Inicialmente me quede esperandola en las mesas de cemento. Ahi me junte con los otros pequeños que inicialmente eran del grupo que me asignaron, y que se fue dilatando con el transcurrir de las semanas hasta cada uno quedar con un par de niños. Debo mencionar que además de Valeria tambien conoci a otras niñas como Rosita, con quien estuve jugando en los columpios a pesar de que sea un poco timida inicialmente, y Verónica, que es una de las pocas niñas de 4 años que se junta con las de 2, principalmente porque tiene otras hermanas ahi. Ella es muy sociable y conversa mucho, me gusto que se desenvuelva con mucha confianza conmigo, una pequeña niñita que tambien necesita ser escuchada.
Habia pasado ya hora y media cuando le pregunté a una de mis compañeras si habia visto a Valeria. Como las demás, me dijo que no, pero que era probable que esté en enfermeria.
Fue así como subi al segundo piso del edificio conjunto a la extensión de áreas verdes. En uno de los pabellones se encontraba el cuarto que buscaba.
Nunca he estado en un hospital, pero estoy casi seguro que era algo muy parecido, pero en una versión para niños. En vez de camillas en ambos lados del cuarto, habian cunas con niños durmiendo y otros desconcertados encerrados. En el ambiente mismo se sentia el aire a niños enfermos. Sin embargo, todo era muy tierno.

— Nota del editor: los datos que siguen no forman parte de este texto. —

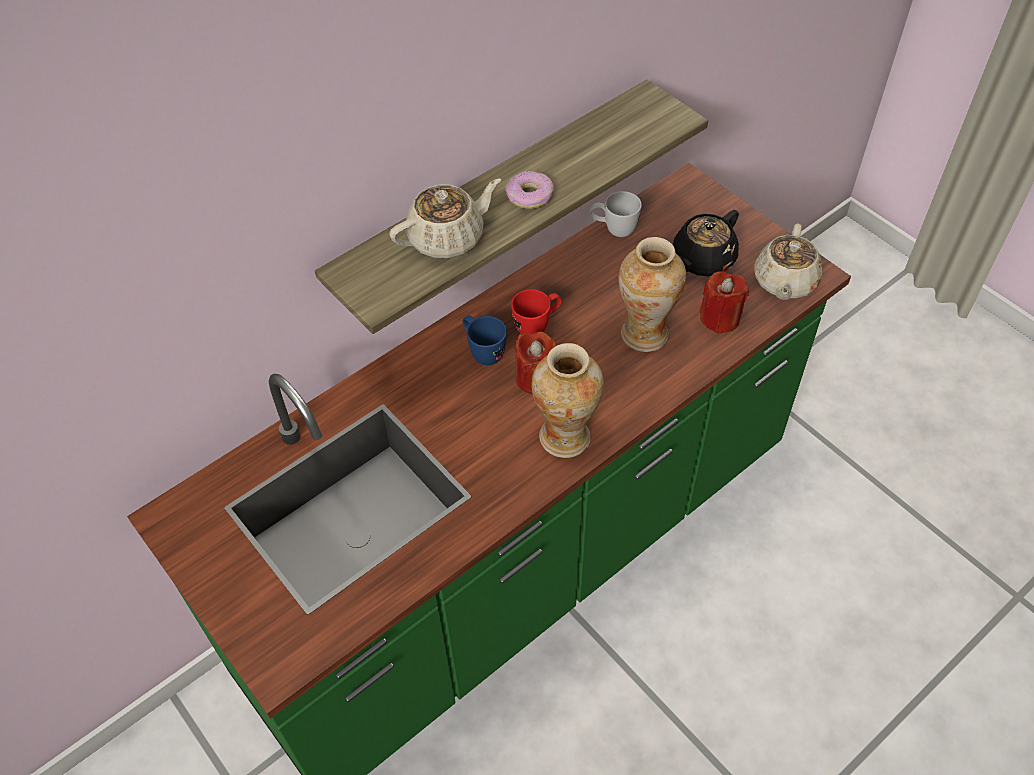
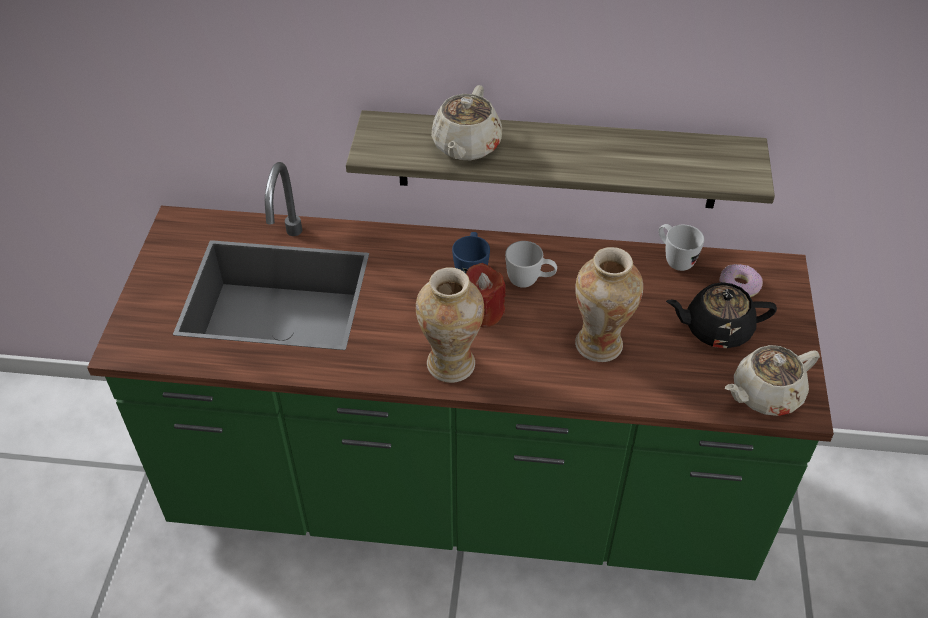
camera: 45 degrees right, 5 degrees down
(448, 238) = (466, 146): beige teapot -> beige teapot turned 90 degrees clockwise
(529, 196) = (558, 157): donut -> donut (739, 286)
(537, 326) = (529, 281): red mug -> white mug
(720, 318) = (673, 378): red candle -> none

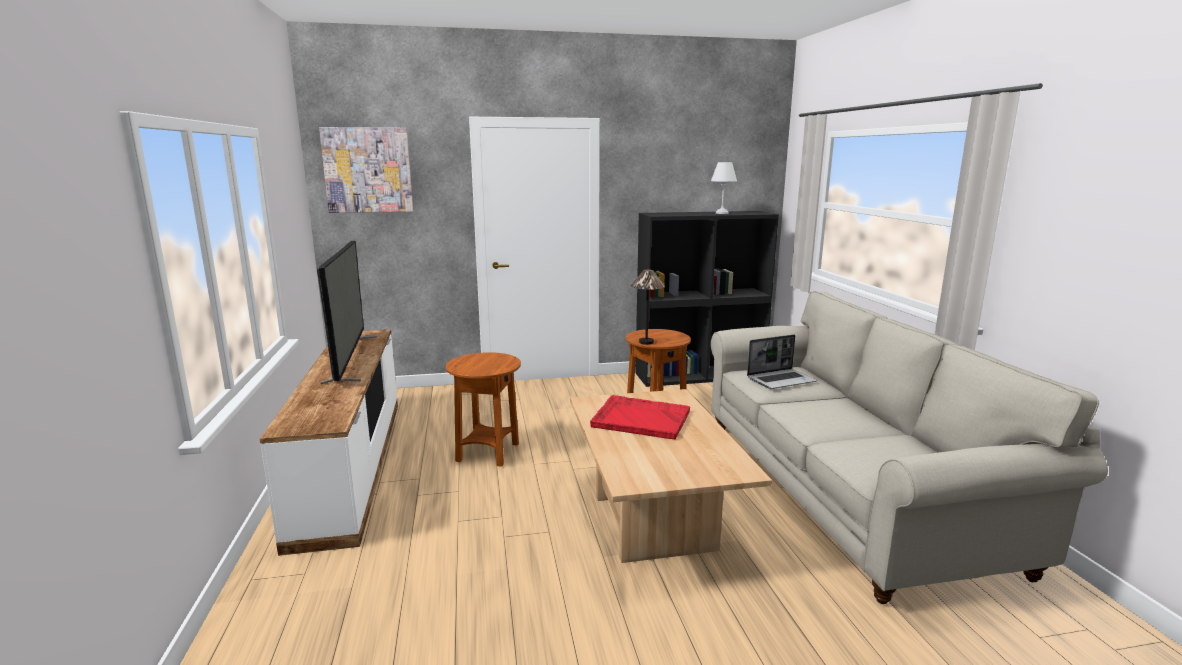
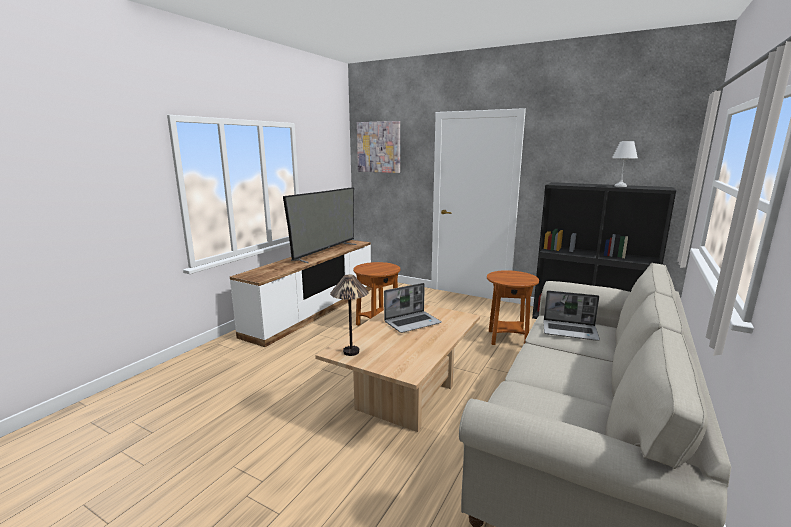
camera: 40 degrees right, 0 degrees up
(640, 419) = (413, 322): red tray -> laptop
(646, 342) = (496, 278): table lamp -> table lamp (351, 352)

Efectivamente Valeria estaba ahi, estaba con una gripe que ya se le habia estado pasando pero que igual necesitaba de reposo. Ahi jugamos un rato y me gusto haber transformado este momento de monotonia, pues estoy seguro que ella odia estar enferma tan solo por el hecho de estar encerrada. En cierto modo se parece a mi, aunque en mi caso a mi me daba miedo.